▸ **Aufgaben**:
**A.** Wie viele Partnerfirmen sind laut dem Text über Solar Impulse an dem Projekt beteiligt?
**B.** Schreib den Text über Solar Impulse nach seinem letzten Satz weiter.

▸ **Vorliegender Text**:
....
Die Solar Impulse über der Golden Gate Bridge in San Francisco. solarimpulse / Revillard

Das Leichtbau-Flugzeug Solar Impulse von Pionier Bertrand Piccard ist zur Überquerung der USA gestartet. In der Schweiz bauen die Techniker schon die nächste Version des reinen Solarfliegers. Diese ist noch leichter und noch verwindungssteifer.

Bertrand Piccard und André Borschberg geht es mit Solar Impulse nicht nur darum, Rekorde aufzustellen, sondern sie wollen auch demonstrieren, dass Technologie mit erneuerbarer Energie im härtesten Einsatz in der Luft bestehen kann.

Im bisherigen Verlauf des Projekts, an dem rund 80 Partnerfirmen beteiligt sind, darunter viele aus der Schweiz, konnte das Team einen riesengrossen Schatz an Erkenntnissen gewinnen, der die ursprünglichen Hoffnungen weit übertrifft.
....
▸ **Daten**:
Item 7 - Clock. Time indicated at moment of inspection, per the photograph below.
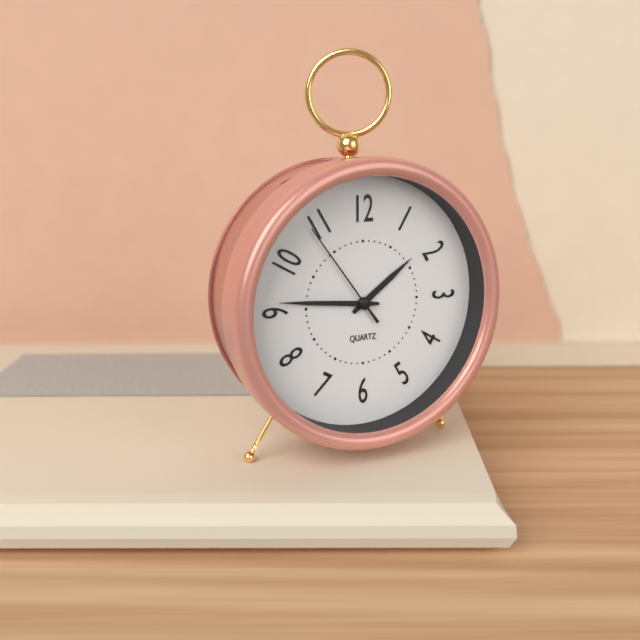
1:46:54
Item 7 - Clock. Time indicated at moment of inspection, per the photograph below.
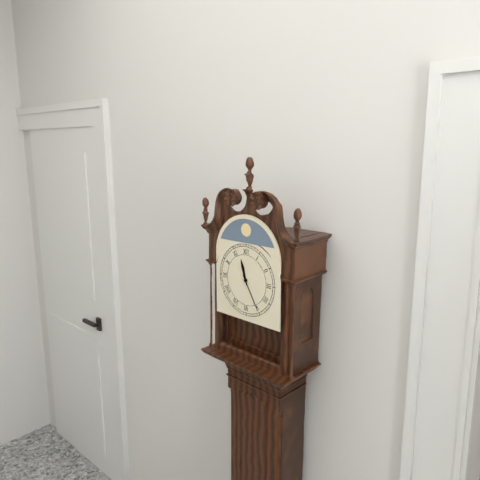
11:25
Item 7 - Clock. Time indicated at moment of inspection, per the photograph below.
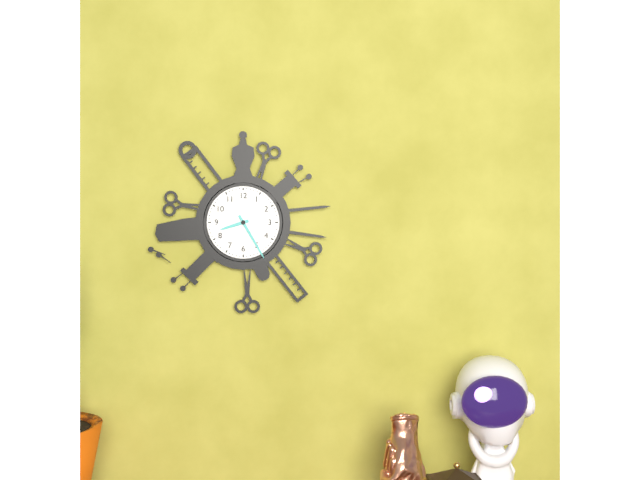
8:25
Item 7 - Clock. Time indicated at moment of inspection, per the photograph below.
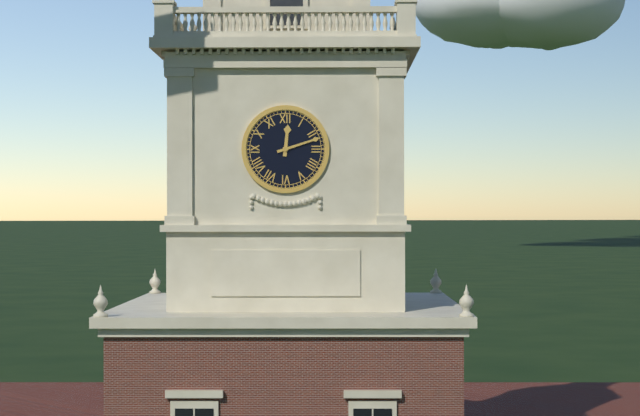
12:12
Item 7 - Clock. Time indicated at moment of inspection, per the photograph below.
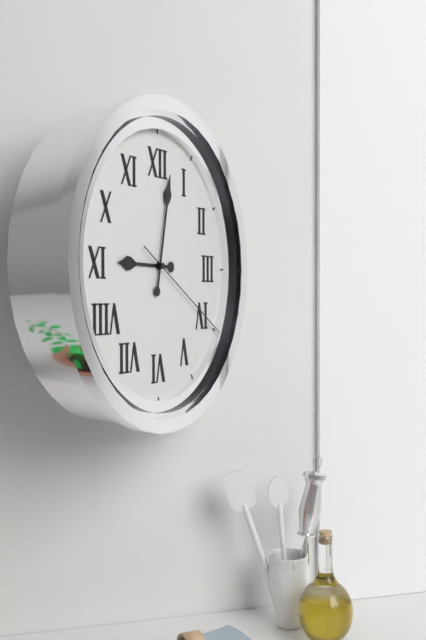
9:02:20
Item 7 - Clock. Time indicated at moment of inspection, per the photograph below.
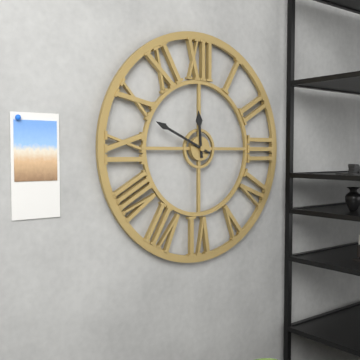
11:49
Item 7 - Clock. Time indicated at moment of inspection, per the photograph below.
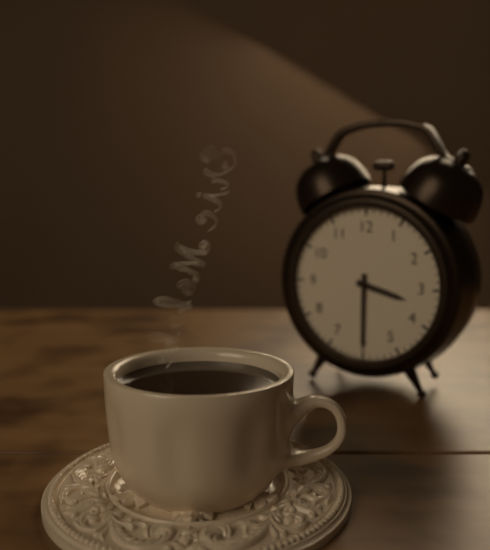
3:30
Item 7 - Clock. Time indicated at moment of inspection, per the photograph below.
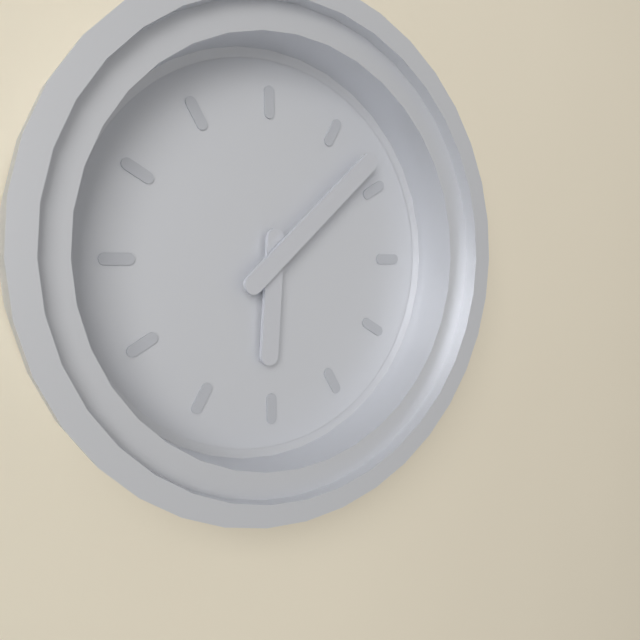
6:08
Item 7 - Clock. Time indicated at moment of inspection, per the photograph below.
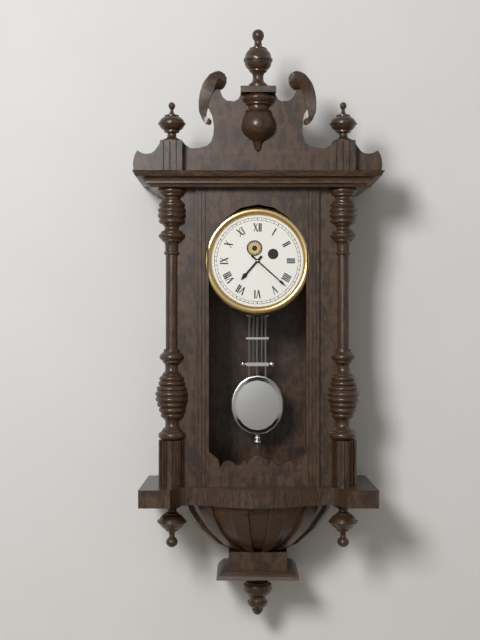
7:22
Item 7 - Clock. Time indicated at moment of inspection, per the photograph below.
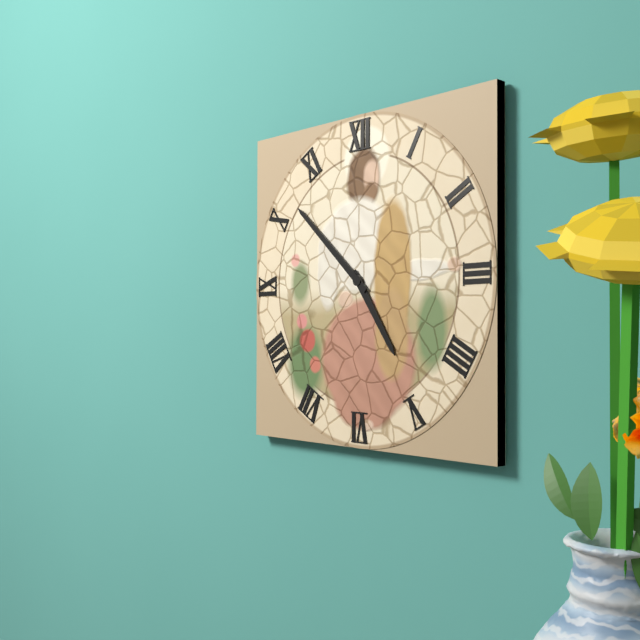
....
▸ **Ergebnisse je Aufgabe**:
**A.** Rund 80 Partnerfirmen, darunter viele aus der Schweiz.

**B.**
In der Westschweiz, verborgen vor Kameras, schreitet derweil die Konstruktion der HB-SIB voran, der nächsten Evolutionsstufe der Solar Impulse. Für die beteiligten Firmen und die Eidgenössische Technische Hochschule Lausanne (EPFL) als wissenschaftliche Beraterin stellt das ultraleichte Solarflugzeug einen Berg von technologischen Herausforderungen dar. Eine davon ist die Jagd nach den richtigen, sprich, den besten Materialien.

Am ganzen Flugzeug findet sich keine einzige Niete – sämtliche Verbindungen der Teile sind geklebt. Damit der Traum vom Nonstop-Flug um die Erde mit reiner Sonnenenergie wahr werden kann, mussten die Ingenieure und Wissenschaftler die Entwicklung von Verbundwerkstoffen in neue Dimensionen treiben.Die neuen Materialien müssen zwei Hauptkriterien erfüllen: Sie müssen noch leichter sein und noch verwindungssteifer sein als alle bisherigen Entwicklungen.

Angepackt haben diese Aufgabe Spezialisten der Firmen Décision SA und North TPT, beide aus der Boom-Region Lausanne und aus dem Bootsbau stammend. Dabei arbeiten sie eng mit Technikern der EPFL zusammen.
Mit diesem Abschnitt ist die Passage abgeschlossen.